Gospel Reflection the Second Sunday Ordinary Time Year C – Migrant and Refugee Sunday – January 17th 2016
There was a wedding at Cana in Galilee. The mother of Jesus was there, and Jesus and his disciples had also been invited. When they ran out of wine, since the wine provided for the wedding was all finished, the mother of Jesus said to him, ‘They have no wine’. Jesus said ‘Woman, why turn to me? My hour has not come yet.’ His mother said to the servants, ‘Do whatever he tells you.’ There were six stone water jars standing there, meant for the ablutions that are customary among the Jews: each could hold twenty or thirty gallons. Jesus said to the servants, ‘Fill the jars with water’, and they filled them to the brim. ‘Draw some out now’ he told them ‘and take it to the steward.’ They did this; the steward tasted the water, and it had turned into wine. Having no idea where it came from – only the servants who had drawn the water knew – the steward called the bridegroom and said; ‘People generally serve the best wine first, and keep the cheaper sort till the guests have had plenty to drink; but you have kept the best wine till now’.
This was the first of the signs given by Jesus: it was given at Cana in Galilee.

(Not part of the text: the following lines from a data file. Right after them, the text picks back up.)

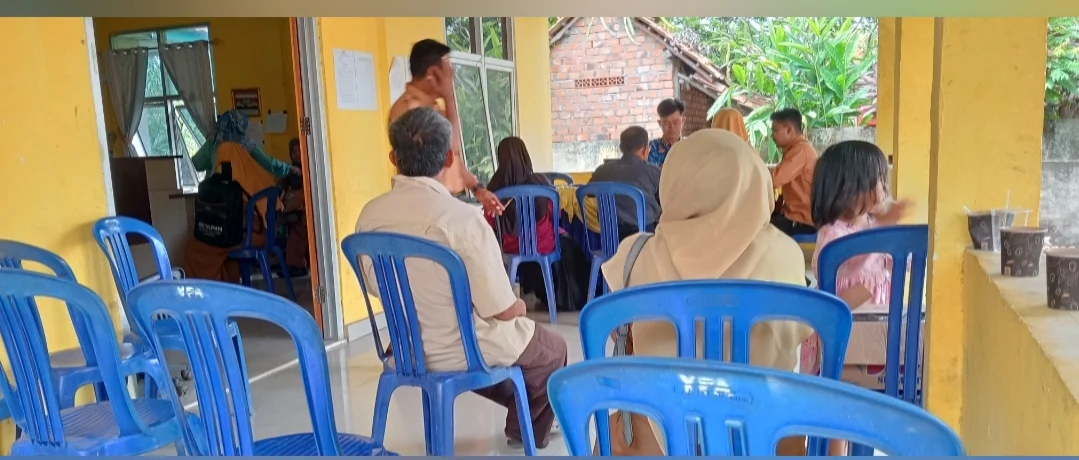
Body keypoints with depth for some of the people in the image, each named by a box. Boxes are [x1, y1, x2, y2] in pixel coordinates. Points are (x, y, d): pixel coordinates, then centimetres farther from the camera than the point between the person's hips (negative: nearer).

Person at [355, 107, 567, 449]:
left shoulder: (370, 216, -12)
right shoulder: (462, 218, -30)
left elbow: (377, 285, 5)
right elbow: (502, 310, -23)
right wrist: (520, 306, 0)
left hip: (407, 348, 6)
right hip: (466, 351, -5)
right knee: (552, 348, 24)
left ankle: (519, 405, 49)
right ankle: (528, 430, 44)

He let his glory be seen, and his disciples believed in him.
In the letter announcing this Sunday as Sunday for migrants and refugees, Pope Francis recall that “welcoming the stranger” is a corporal work of mercy. In this year of mercy our response to the huge suffering of people who leave home not because they want to but because they have to. We think of those who have come to our own country, and those of our families who have found they have to leave home.
It is God himself who says that we are to welcome the stranger because ‘you ourselves were once strangers’. Refugees and asylum-seekers are our brothers and sisters. The provisions we offer should be food, shelter, not a centre for keeping them apart for years.
“Migrants and refugees challenge us. The response of the Gospel of mercy.’ writes the Pope. Remembering our own families who left us in very bad times will open our hearts to those like them who are among us.
The Pope continues: Let us open our eyes and see the misery of the world, the wounds of our brothers and sisters who are denied their dignity, and let us recognise that we are compelled to heed their cry for help’. Many of them left home brutalised and tortured and know that this is what awaits them if they have to return home. Pope Francis has been known for his consistent love for those who have had to leave home, as his own family experienced. This is one of Jesus’ loudest cries today – can we allow ourselves hear it?
Lord, help me hear the cry of the poor, the child, the asylum seeker and refugee. It is your cry.